Abnormal neural adaptation consequent to combined exposure to jet fuel and noise
Published in Journal of Toxicology and Environmental Health, Part A, 2022
Figure 1 illustrates normal neural adaptation from a representative control animal. Figure 1A shows the raw voltage trace recorded from the animal. Note the series of 4–6 peaks that constitute the voltage trace.

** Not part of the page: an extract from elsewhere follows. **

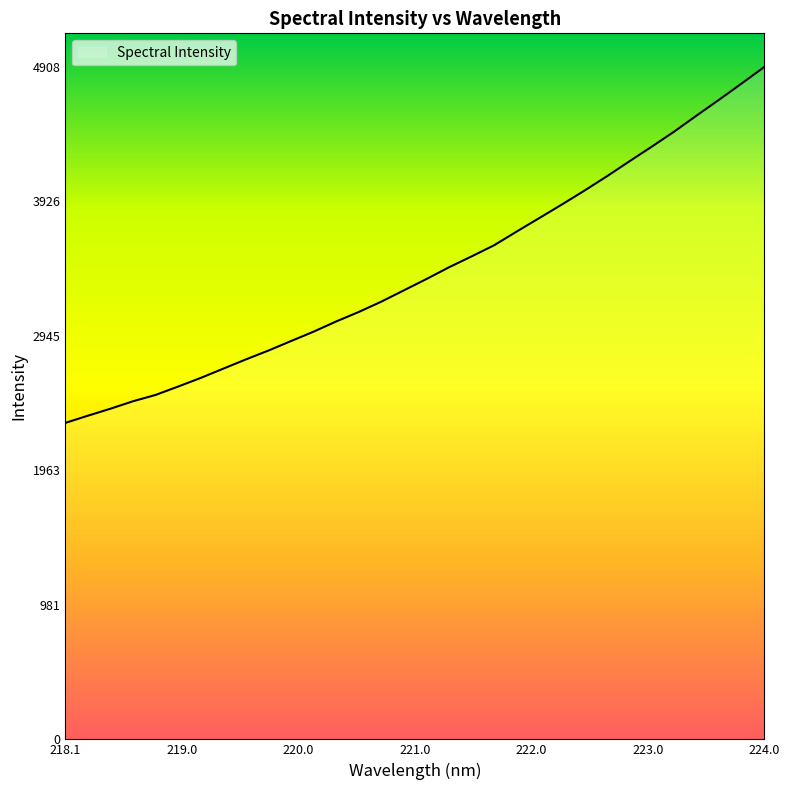

What is the difference between the maximum and minimum values?

2598.4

The first peak is the CAP generated by the VIIIth craniofacial nerve, also known as the cochlear or auditory nerve (Brown and Patuzzi, 2010; Guthrie and Bhatt 2021; Rattay and Danner 2014). The remaining peaks are generated from distributed sources across the brainstem (Guthrie 2016; Guthrie et al. 2008). Figure 1B illustrates the nerve response (peak 1) from the voltage trace displayed in Figure 1A. Note that this neural response exhibits a large amplitude. Data displayed in Figure 1A and 1B were derived from the use of a stimulus presented 10 times per second (10/sec). Such stimulation is considered slow and the auditory nerve might readily respond to such a stimulus, as illustrated by the prominent voltage response. In contrast, Figure 1C and 1D demonstrate that the same nerve produces no significant response in amplitude when challenged with a stimulus that is an order-of-magnitude faster where the fast stimulus is presented 100 times per second (100/sec). The ability of the nerve to modify its response (from large to small amplitude) following a change in the stimulus (from 10/sec to 100/sec) is a stereotypical example of normal neural adaptation (Kaf et al. 2017; Liberman et al. 2016). Figure 1E-1F further illustrates this point by contrasting neural responses derived from both the slow (10/sec) and fast (100/sec) stimulus paradigms.